The Potential of Phase Constraints for Non-Fourier Radiofrequency-Encoded MRI

IEEE Trans Comput Imaging. 2024:10:223-232. doi: 10.1109/tci.2024.3361372. Epub 2024 Feb 1.

Abstract

In modern magnetic resonance imaging, it is common to use phase constraints to reduce sampling requirements along Fourier-encoded spatial dimensions. In this work, we investigate whether phase constraints might also be beneficial to reduce sampling requirements along spatial dimensions that are measured using non-Fourier encoding techniques, with direct relevance to approaches that use tailored spatially-selective radiofrequency (RF) pulses to perform spatial encoding along the slice dimension in a 3D imaging experiment. In the first part of the paper, we use the Cramér-Rao lower bound to examine the potential estimation theoretic benefits of using phase constraints. The results suggest that phase constraints can be used to improve experimental efficiency and enable acceleration, but only if the RF encoding matrix is complex-valued and appropriately designed.
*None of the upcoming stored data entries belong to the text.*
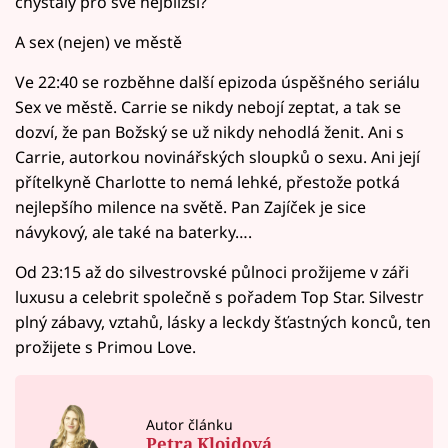
chystaly pro své nejbližší?
A sex (nejen) ve městě
Ve 22:40 se rozběhne další epizoda úspěšného seriálu
Sex ve městě. Carrie se nikdy nebojí zeptat, a tak se
dozví, že pan Božský se už nikdy nehodlá ženit. Ani s
Carrie, autorkou novinářských sloupků o sexu. Ani její
přítelkyně Charlotte to nemá lehké, přestože potká
nejlepšího milence na světě. Pan Zajíček je sice
návykový, ale také na baterky….
Od 23:15 až do silvestrovské půlnoci prožijeme v záři
luxusu a celebrit společně s pořadem Top Star. Silvestr
plný zábavy, vztahů, lásky a leckdy šťastných konců, ten
prožijete s Primou Love.
Autor článku
Petra Kloidová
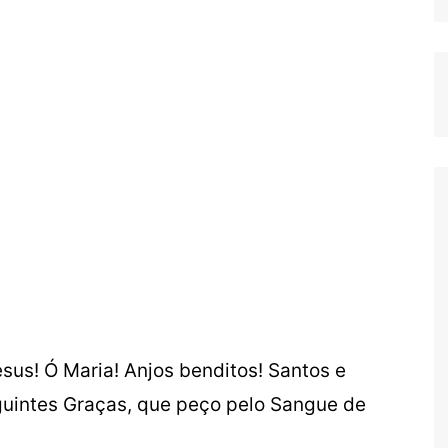
sus! Ó Maria! Anjos benditos! Santos e
guintes Graças, que peço pelo Sangue de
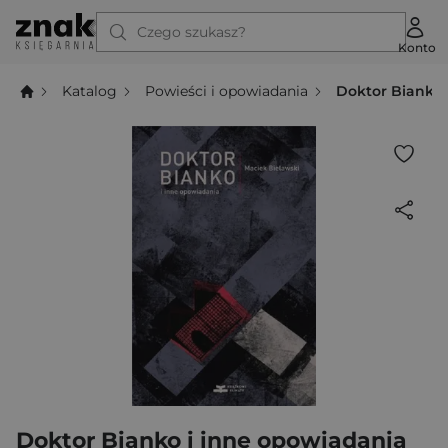
Czego szukasz?
Konto
Katalog
Powieści i opowiadania
Doktor Bianko 
Doktor Bianko i inne opowiadania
In the second part of the paper, we use simulations of RF-encoded data to test the benefits of phase constraints combined with optimized RF-encodings, and find that the theoretical benefits are indeed borne out empirically. These results provide new insights into the potential benefits of phase constraints for RF-encoded data, and provide a solid theoretical foundation for future practical explorations.

Keywords: Cramér-Rao Lower Bounds; Non-Fourier MRI; Phase Constraints; Radiofrequency Encoding; Statistical Experiment Design.